If there's anyone still reading this, you may or may not know that I am a composer/songwriter. It's not a topic I talk about often on the blog, not lately, and not really ever. Briefly, my composing/songwriting history begins with choral anthems and then solo piano pieces. During high school and college, I learned how to write for all sorts of classical ensembles, ranging from unusual groups like solo tenor and bassoon, to a full orchestra. After college, I began trying to songwrite. It wasn't until I was in several different jazz/blues/rock/praise bands that I got to experience what writing for the genre was really like, like how the guitar worked, how the bass guitar functioned (I had some knowledge from writing bass choir parts and organ pedal parts), and so on. To this day, I barely understand drums still.

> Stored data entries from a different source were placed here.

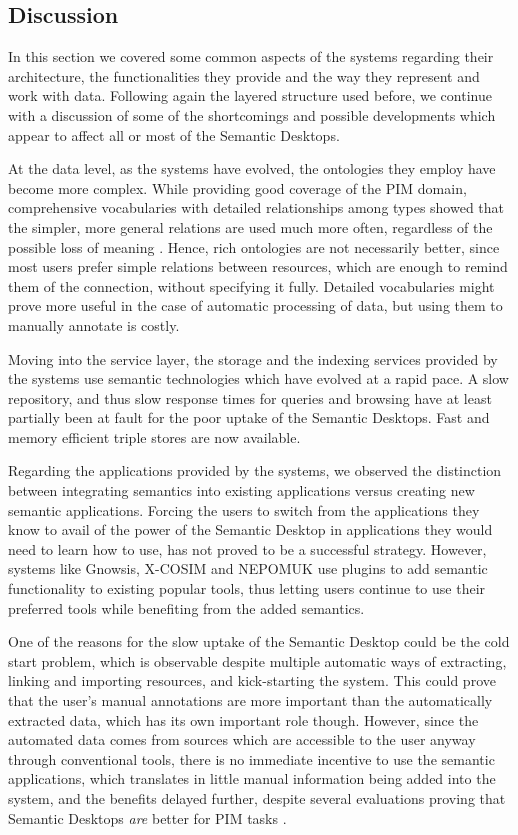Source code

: \subsection{Discussion}

In this section we covered some common aspects of the systems regarding their architecture, the functionalities they provide and the way they represent and work with data.
Following again the layered structure used before, we continue with a discussion of some of the shortcomings and possible developments which appear to affect all or most of the Semantic Desktops. 

At the data level, as the systems have evolved, the ontologies they employ have become more complex. While providing good coverage of the PIM domain, comprehensive vocabularies with detailed relationships among types showed that the simpler, more general relations are used much more often, regardless of the possible loss of meaning \cite{Sauermann2008}. Hence, rich ontologies are not necessarily better, since most users prefer simple relations between resources, which are enough to remind them of the connection, without specifying it fully. Detailed vocabularies might prove more useful in the case of automatic processing of data, but using them to manually annotate is costly.

Moving into the service layer, the storage and the indexing services provided by the systems use semantic technologies which have evolved at a rapid pace. A slow repository, and thus slow response times for queries and browsing have at least partially been at fault for the poor uptake of the Semantic Desktops. Fast and memory efficient triple stores are now available.

Regarding the applications provided by the systems, we observed the distinction between integrating semantics into existing applications versus creating new semantic applications. 
Forcing the users to switch from the applications they know to avail of the power of the Semantic Desktop in applications they would need to learn how to use, has not proved to be a successful strategy. However, systems like Gnowsis, X-COSIM and NEPOMUK use plugins to add semantic functionality to existing popular tools, thus letting users continue to use their preferred tools while benefiting from the added semantics.

One of the reasons for the slow uptake of the Semantic Desktop could be the cold start problem, which is observable despite multiple automatic ways of extracting, linking and importing resources, and kick-starting the system. This could prove that the user's manual annotations are more important than the automatically extracted data, which has its own important role though. However, since the automated data comes from sources which are accessible to the user anyway through conventional tools, there is no immediate incentive to use the semantic applications, which translates in little manual information being added into the system, and the benefits delayed further, despite several evaluations \cite{Franz2007,Sauermann2008} proving that Semantic Desktops \emph{are} better for PIM tasks \cite{Franz2009}.

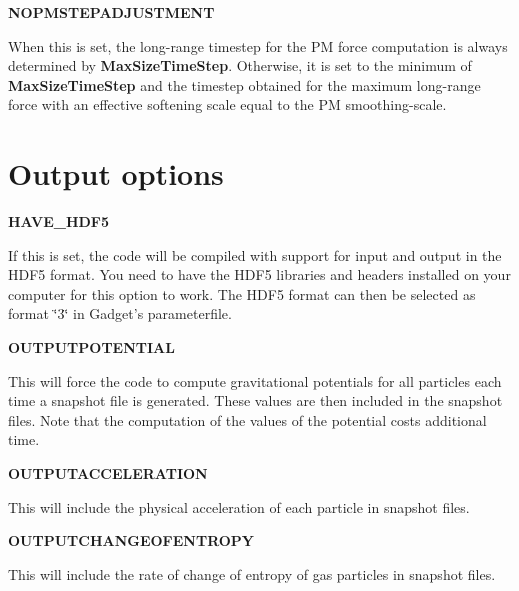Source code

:\begin{DoxyItemize}
\item {\bfseries NOPMSTEPADJUSTMENT} \par
 When this is set, the long-\/range timestep for the PM force computation is always determined by {\bfseries MaxSizeTimeStep}. Otherwise, it is set to the minimum of {\bfseries MaxSizeTimeStep} and the timestep obtained for the maximum long-\/range force with an effective softening scale equal to the PM smoothing-\/scale.
\end{DoxyItemize}

\par
 \hypertarget{Gadget-Makefile_secmake6}{}\section{Output options}\label{Gadget-Makefile_secmake6}

\begin{DoxyItemize}
\item {\bfseries HAVE\_\-HDF5} \par
 If this is set, the code will be compiled with support for input and output in the HDF5 format. You need to have the HDF5 libraries and headers installed on your computer for this option to work. The HDF5 format can then be selected as format \char`\"{}3\char`\"{} in Gadget's parameterfile.
\end{DoxyItemize}


\begin{DoxyItemize}
\item {\bfseries OUTPUTPOTENTIAL} \par
 This will force the code to compute gravitational potentials for all particles each time a snapshot file is generated. These values are then included in the snapshot files. Note that the computation of the values of the potential costs additional time.
\end{DoxyItemize}


\begin{DoxyItemize}
\item {\bfseries OUTPUTACCELERATION} \par
 This will include the physical acceleration of each particle in snapshot files.
\end{DoxyItemize}


\begin{DoxyItemize}
\item {\bfseries OUTPUTCHANGEOFENTROPY} \par
 This will include the rate of change of entropy of gas particles in snapshot files.
\end{DoxyItemize}


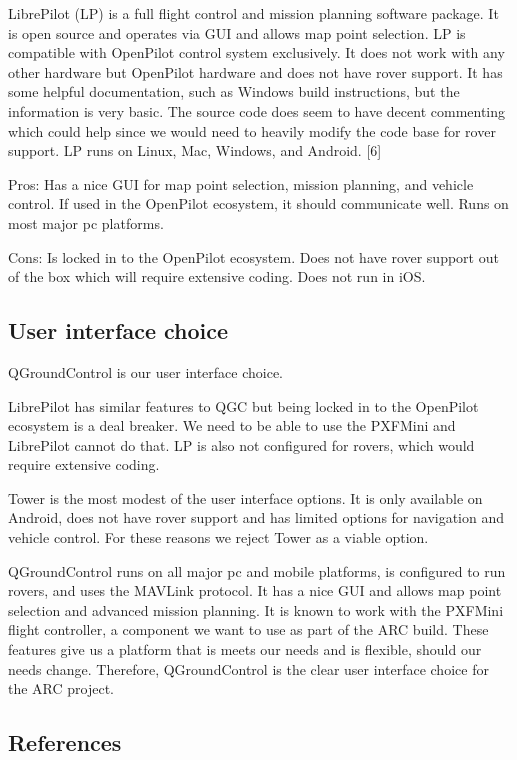 \documentclass[compsoc,draftclsnofoot,onecolumn,10pt]{IEEEtran}
\begin{document}
LibrePilot (LP) is a full flight control and mission planning software
package. It is open source and operates via GUI and allows map point selection.
LP is compatible with OpenPilot control system exclusively. It does not
work with any other hardware but OpenPilot hardware and does not have rover
support. It has some helpful documentation, such as Windows build instructions,
but the information is very basic. The source code does seem to have decent
commenting which could help since we would need to heavily modify the code base
for rover support. LP runs on Linux, Mac, Windows, and Android. [6]

Pros: Has a nice GUI for map point selection, mission planning, and vehicle
control. If used in the OpenPilot ecosystem, it should communicate well. Runs
on most major pc platforms.

Cons: Is locked in to the OpenPilot ecosystem. Does not have rover support out
of the box which will require extensive coding. Does not run in iOS.

\subsection{User interface choice}
QGroundControl is our user interface choice.\par
LibrePilot has similar features to QGC but being locked in to the OpenPilot
ecosystem is a deal breaker. We need to be able to use the PXFMini and
LibrePilot cannot do that. LP is also not configured for rovers, which would
require extensive coding.\par
Tower is the most modest of the user interface options. It is only available on
Android, does not have rover support and has limited options for navigation and
vehicle control. For these reasons we reject Tower as a viable option.\par
QGroundControl runs on all major pc and mobile platforms, is configured to run
rovers, and uses the MAVLink protocol. It has a nice GUI and allows map point
selection and advanced mission planning. It is known to work with the PXFMini
flight controller, a component we want to use as part of the ARC build. These
features give us a platform that is meets our needs and is flexible, should our
needs change. Therefore, QGroundControl is the clear user interface choice for
the ARC project.

\subsection{References}
\end{document}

However, by 2019 I was in the biggest compositional/songwriting drought of my life. I had been in droughts before, but only for maybe a very short while, and I always came out of it. In 2019, though, it was long, and it was bad. Case in point: after passing on a couple opportunities to attend a songwriter's workshop at my own church (I had a schedule conflict, but looking back, I could have moved it), I finally signed up for one. But it was at a church on the far side of Chicago. Hence I had to drive a while to get there. I left a touch later than I wanted (I did plan it out), but as I kept driving toward the location of the workshop, traffic got progressively worse. I gave up about halfway through, when it became clear that if I were to go, I would have already missed half of it. That's how badly traffic increased. I went instead to a Starbuck's on the return trip home, hoping I might be able to jot down some notes. I mean, I came ready to compose.

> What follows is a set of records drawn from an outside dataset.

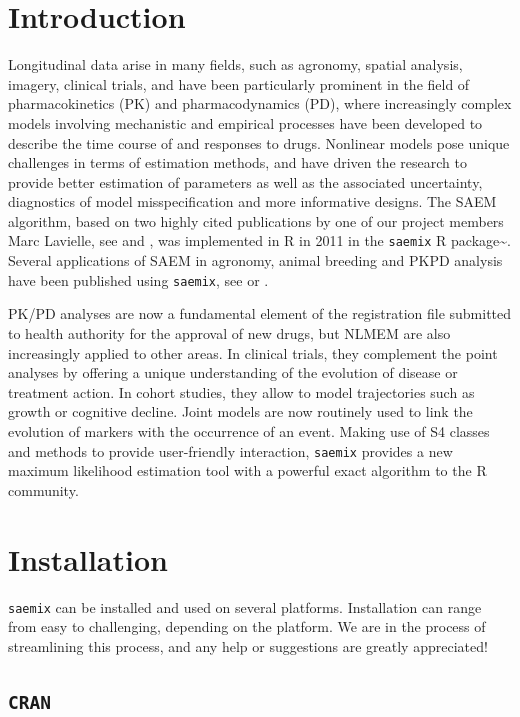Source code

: \documentclass[]{book}
\begin{document}
\chapter{Introduction}\label{intro}

Longitudinal data arise in many fields, such as agronomy, spatial
analysis, imagery, clinical trials, and have been particularly prominent
in the field of pharmacokinetics (PK) and pharmacodynamics (PD), where
increasingly complex models involving mechanistic and empirical
processes have been developed to describe the time course of and
responses to drugs. Nonlinear models pose unique challenges in terms of
estimation methods, and have driven the research to provide better
estimation of parameters as well as the associated uncertainty,
diagnostics of model misspecification and more informative designs. The
SAEM algorithm, based on two highly cited publications by one of our
project members Marc Lavielle, see \citep{lavielle} and \citep{kuhn},
was implemented in R in 2011 in the \texttt{saemix} R
package\textasciitilde{}\citep{saemix2017}. Several applications of SAEM
in agronomy, animal breeding and PKPD analysis have been published using
\texttt{saemix}, see \citep{karimi2020f} or \citep{samson2006extension}.

PK/PD analyses are now a fundamental element of the registration file
submitted to health authority for the approval of new drugs, but NLMEM
are also increasingly applied to other areas. In clinical trials, they
complement the point analyses by offering a unique understanding of the
evolution of disease or treatment action. In cohort studies, they allow
to model trajectories such as growth or cognitive decline. Joint models
are now routinely used to link the evolution of markers with the
occurrence of an event. Making use of S4 classes and methods to provide
user-friendly interaction, \texttt{saemix} provides a new maximum
likelihood estimation tool with a powerful exact algorithm to the R
community.

\chapter{Installation}\label{install}

\texttt{saemix} can be installed and used on several platforms.
Installation can range from easy to challenging, depending on the
platform. We are in the process of streamlining this process, and any
help or suggestions are greatly appreciated!

\section{\texorpdfstring{\texttt{CRAN}}{CRAN}}\label{cran}
\end{document}
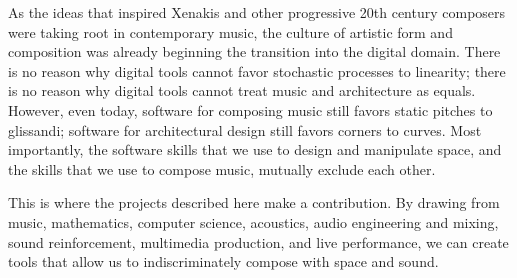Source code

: As the ideas that inspired Xenakis and other progressive 20th century
composers were taking root in contemporary music, the culture of
artistic form and composition was already beginning the transition
into the digital domain. There is no reason why digital tools cannot
favor stochastic processes to linearity; there is no reason why
digital tools cannot treat music and architecture as equals. However,
even today, software for composing music still favors static pitches
to glissandi; software for architectural design still favors corners
to curves. Most importantly, the software skills that we use to design
and manipulate space, and the skills that we use to compose music,
mutually exclude each other.

This is where the projects described here make a contribution.  By
drawing from music, mathematics, computer science, acoustics, audio
engineering and mixing, sound reinforcement, multimedia production,
and live performance, we can create tools that allow us to
indiscriminately compose with space and sound.

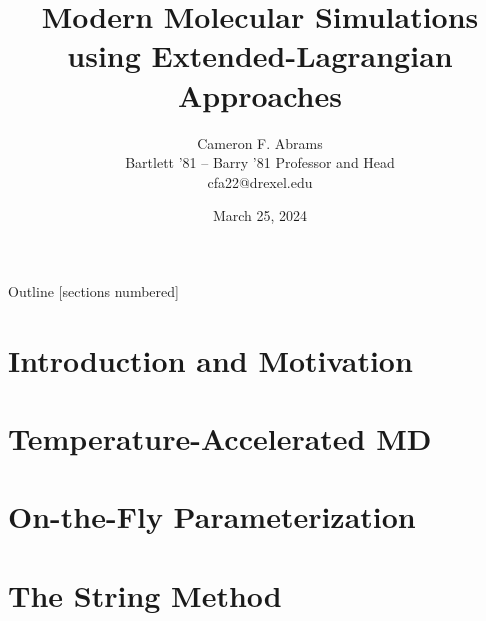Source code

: \documentclass[10pt]{beamer}
\title{Modern Molecular Simulations using Extended-Lagrangian Approaches}
\date{March 25, 2024}
\author{Cameron F. Abrams\\Bartlett '81 -- Barry '81 Professor and Head\\cfa22@drexel.edu}
\institute{Drexel University, Department of Chemical and Biological Engineering}
\begin{document}
\maketitle

\begin{frame}{Outline}
  [sections numbered]
  \tableofcontents[hideallsubsections]
\end{frame}

\section{Introduction and Motivation}











\section{Temperature-Accelerated MD}





\section{On-the-Fly Parameterization}













\section{The String Method}








\end{document}
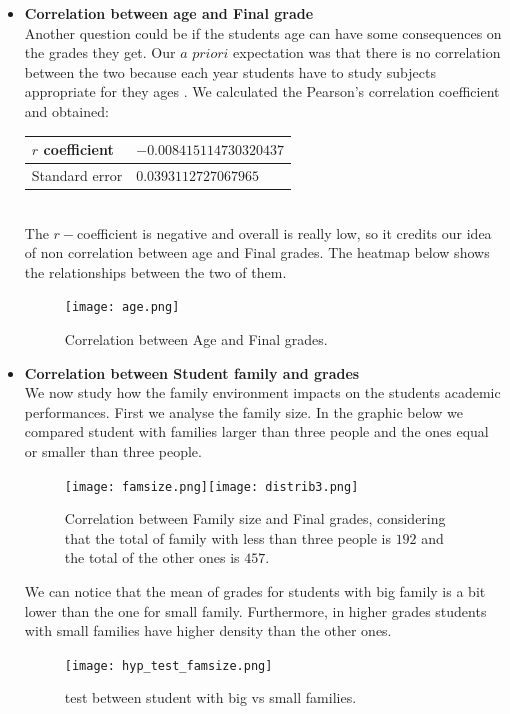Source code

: \documentclass[a4paper, 11pt]{report}
\theoremstyle{definition}
\numberwithin{equation}{section}		%
\numberwithin{figure}{section}			%
\numberwithin{table}{section}				%
\begin{document}
\begin{itemize}
\item \textbf{Correlation between age and Final grade}
\\Another question could be if the students age can have some consequences on the grades they get. Our $a$ $priori$ expectation was that there is no correlation between the two because each year students have to study subjects appropriate for they ages . We calculated the Pearson's correlation coefficient and obtained:
\begin{center}
\begin{tabular}{|p{3cm}|p{4cm}|}
$r$ coefficient & $-0.008415114730320437$ \\
\hline
Standard error & $0.0393112727067965$ \\
\hline
\end{tabular}
\end{center}
\\The $r-$coefficient is negative and overall is really low, so it credits our idea of non correlation between age and Final grades. The heatmap below shows the relationships between the two of them.

\begin{figure}[h]\centering
\texttt{[image: age.png]}
\caption{Correlation between Age and Final grades.}
\end{figure}


\item \textbf{Correlation between Student family and grades}
\\We now study how the family environment impacts on the students academic performances. First we analyse the family size. In the graphic below we compared student with families larger than three people and the ones equal or smaller than three people.

\begin{figure}[h]\centering
\texttt{[image: famsize.png]}\quad\texttt{[image: distrib3.png]}
\caption{Correlation between Family size and Final grades, considering that the total of family with less than three people is $192$ and the total of the other ones is $457$.}
\end{figure}
We can notice that the mean of grades for students with big family is a bit lower than the one for small family. Furthermore, in higher grades students with small families have higher density than the other ones.

\begin{figure}[h]\centering
\texttt{[image: hyp\_test\_famsize.png]}
\caption{test between student with big vs  small families.}
\end{figure}


\end{itemize}
\end{document}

I couldn't write anything down. Absolutely no inspiration came. I mustered a few quarter notes and some letters, but I lapsed into jotting down my frustrations right on the music paper. It was disappointing, but also eye-opening. I was reflecting on how, in other difficult and painful seasons of my life, no matter how difficult or painful, I could at least count on being able to put my pain into music, and this time I couldn't. Driving home that day, I saw a bumper sticker that said "do not put God in a box." As I prayed and reflected, it dawned on me that I had been taking glory that rightfully belonged to God. Certainly in terms of music, but also across all aspects of my life.
In context, this was the year that I ended my piano teaching practice, and faced in full force the necessity of changing careers. I couldn't do music the way I was doing it as a means of earning a living. I was also, in other ways, disappointed and/or drained by various relationships I had developed with other musicians during those years, and was consumed by it. And of course, my faith was still on life support at the time, if that.
What I wanted to get to today was that I did hit a point where I told God: "I miss it when it was just You and me." (specifically in regards to music-making) I do believe He heard that. Much of my childhood music experience was marked by worshipping Him, after all. Granted, my praise to God was in the form of a choir, and oftentimes a pipe organ. That, and improvising on the piano. And He did give back to me the gift of composing and songwriting. But one thing that I started doing, if for no other reason than to remind me who really wrote the piece of music I just notated, was to write "Soli Deo Gloria," something Johann Sebastian Bach wrote on all his pieces. I don't remember every time I finish notating and formatting a composition, but I try to as often as I think of it.
One of my unofficial goals is to set as much of Scripture, particularly the Psalms, to music. To date, I have set... ok, check that, GOD and I* have set the following Psalms to music (the list includes completed projects as well as a few in-progress projects): 1, 2, 6, 8, 22, 23, 24, 42, 43, 46, 54, 67, 95, 121, 122, 130, 135... and those are only the ones I could think of while writing this post. I've also set parts of Proverbs, Ecclesiastes, Galatians, the Gospels, Isaiah, 1st Thessalonians, Revelation, Numbers, and other books that I'm not thinking of as I'm writing this post. I think it best that I not try to state any other specific goals, because I want to let God direct and inspire that.
In the last year, I've gotten away from playing in rock bands, so the music I've written has reflected that change. Interestingly, I've been writing more a cappella choir music (choir music without organ), as well as a few piano pieces.
In this time of change in my life and circumstances, I may not be able to write as much as I had. But I'm trusting that it will return at some point. I still periodically have ideas that come through my mind, but I forget before I had the opportunity to notate them. It happens. My trust is that whatever God wants me to write down, He'll put it to me when I have the opportunity to do so.